Pedro is also obsessed with finding out more about his father. It’s understandable as he was a child when his dad was killed, and his dad has become an almost legendary hero to the people of Bolivia as he was fighting against a supposed corrupt and totalitarian government. Pedro’s father wrote a book before he was killed, and Pedro is desperate to find hidden meanings in it and believes the book, like his father, is great. While the book also has a kind of cult status, it’s not generally seen as such a great achievement as Pedro thinks it is.
Admittedly I found the politics aspect a bit confusing. I know nothing about Bolivia’s political history and was confused when googling the names mentioned as some of them were real people, while others weren’t. The author may have been using a pseudonym that Bolivian’s or people who are familiar with Bolivia would know who was meant, but someone like me was left confused. Also, I’m pretty sure Pedro’s dad was a fictious figure, as was the city where this was all taking place.

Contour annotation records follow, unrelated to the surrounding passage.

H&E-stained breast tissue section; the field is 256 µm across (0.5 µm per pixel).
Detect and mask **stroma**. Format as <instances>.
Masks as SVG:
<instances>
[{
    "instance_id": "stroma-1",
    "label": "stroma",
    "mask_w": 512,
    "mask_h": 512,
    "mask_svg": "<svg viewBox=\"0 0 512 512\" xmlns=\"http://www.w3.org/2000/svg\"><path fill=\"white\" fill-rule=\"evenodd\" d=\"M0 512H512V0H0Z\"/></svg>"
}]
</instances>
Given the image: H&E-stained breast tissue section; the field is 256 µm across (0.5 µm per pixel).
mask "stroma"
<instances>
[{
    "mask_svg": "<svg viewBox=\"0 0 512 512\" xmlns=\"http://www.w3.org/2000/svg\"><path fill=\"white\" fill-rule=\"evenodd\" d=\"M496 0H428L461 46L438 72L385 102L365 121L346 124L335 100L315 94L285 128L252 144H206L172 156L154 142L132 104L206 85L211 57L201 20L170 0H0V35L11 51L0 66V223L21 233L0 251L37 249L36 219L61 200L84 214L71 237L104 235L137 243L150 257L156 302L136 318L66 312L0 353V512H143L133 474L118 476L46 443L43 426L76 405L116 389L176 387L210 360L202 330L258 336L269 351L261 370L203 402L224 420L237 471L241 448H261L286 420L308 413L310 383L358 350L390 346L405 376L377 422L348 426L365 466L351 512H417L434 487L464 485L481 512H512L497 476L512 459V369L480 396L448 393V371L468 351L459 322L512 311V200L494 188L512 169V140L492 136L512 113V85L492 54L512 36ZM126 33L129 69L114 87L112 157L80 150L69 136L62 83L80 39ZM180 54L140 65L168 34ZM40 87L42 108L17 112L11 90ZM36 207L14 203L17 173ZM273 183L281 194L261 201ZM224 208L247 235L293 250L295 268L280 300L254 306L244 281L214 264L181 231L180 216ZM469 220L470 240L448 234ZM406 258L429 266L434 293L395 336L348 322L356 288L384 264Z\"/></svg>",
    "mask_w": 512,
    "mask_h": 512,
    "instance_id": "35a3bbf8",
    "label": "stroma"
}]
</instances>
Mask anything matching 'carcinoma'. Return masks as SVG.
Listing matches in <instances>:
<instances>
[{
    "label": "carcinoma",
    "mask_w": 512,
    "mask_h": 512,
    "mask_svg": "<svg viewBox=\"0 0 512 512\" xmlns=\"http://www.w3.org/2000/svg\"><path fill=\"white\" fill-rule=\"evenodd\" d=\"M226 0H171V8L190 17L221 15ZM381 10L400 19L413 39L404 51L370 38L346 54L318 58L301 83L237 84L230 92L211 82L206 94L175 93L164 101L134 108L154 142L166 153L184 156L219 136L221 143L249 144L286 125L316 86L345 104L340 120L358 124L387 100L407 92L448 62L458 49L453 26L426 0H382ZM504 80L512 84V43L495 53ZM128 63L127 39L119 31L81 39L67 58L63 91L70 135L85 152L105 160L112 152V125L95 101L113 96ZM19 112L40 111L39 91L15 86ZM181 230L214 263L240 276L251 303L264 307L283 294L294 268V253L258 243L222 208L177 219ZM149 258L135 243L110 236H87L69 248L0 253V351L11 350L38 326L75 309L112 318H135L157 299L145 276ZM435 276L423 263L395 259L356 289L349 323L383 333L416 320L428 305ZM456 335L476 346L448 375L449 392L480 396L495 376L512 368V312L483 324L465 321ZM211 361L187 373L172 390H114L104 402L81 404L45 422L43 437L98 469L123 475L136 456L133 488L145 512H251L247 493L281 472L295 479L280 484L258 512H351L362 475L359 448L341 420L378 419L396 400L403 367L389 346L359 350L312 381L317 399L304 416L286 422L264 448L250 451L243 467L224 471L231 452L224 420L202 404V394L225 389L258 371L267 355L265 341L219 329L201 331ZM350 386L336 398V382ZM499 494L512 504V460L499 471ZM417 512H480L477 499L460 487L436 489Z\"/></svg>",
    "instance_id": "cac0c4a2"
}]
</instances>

The fact that naturally a lot of the books I read for the Read the World Project are translated doesn’t really register for me a lot of the time. I’m someone who looks for an enjoyable or interesting story first rather than how well a book is written. I would be interested in seeing The Matter of Desire in its original language though, as there’s parts of the book, often dialogue between a native Spanish speaker and someone who’s learnt the language, where there’s the odd word, phrase or sentence in Spanish dropped into the conversation. I think this is a prime example of Spanglish. A lot of the time based on context, you can easily pick out the meaning of the Spanish word or phrase based on the rest of the conversation that’s in English. I’d be interested to see if in the original Spanish version, the phrases that are in Spanish in the translated version, were in English in the original.
The first half of The Matter of Desire was very slow to get into. It’s difficult to become attached to a self-centred character and one who fails to communicate with a lot of people in his life including friends, family, and Ashley who he is supposed to love a lot. The second half of the 214-page book (which sometimes felt a lot longer) was a bit more interesting as Pedro was learning more about his father. Perhaps it’s cruel but I think I enjoyed that part more as the things he was finding out about his dad weren’t all good and it was taking the shine off the idolised version of him that Pedro had. Pedro was so obsessed with the fact that his father was a great man, that seeing him have to deal with the fact that may not have been the entire story was kind of enjoyable.
All in all, I did find The Matter of Desire a struggle to get through. I didn’t really care about Pedro and towards the end as more secrets and lies are uncovered, things seemed to get pretty complicated very quickly and without much of a clear explanation. 2/5.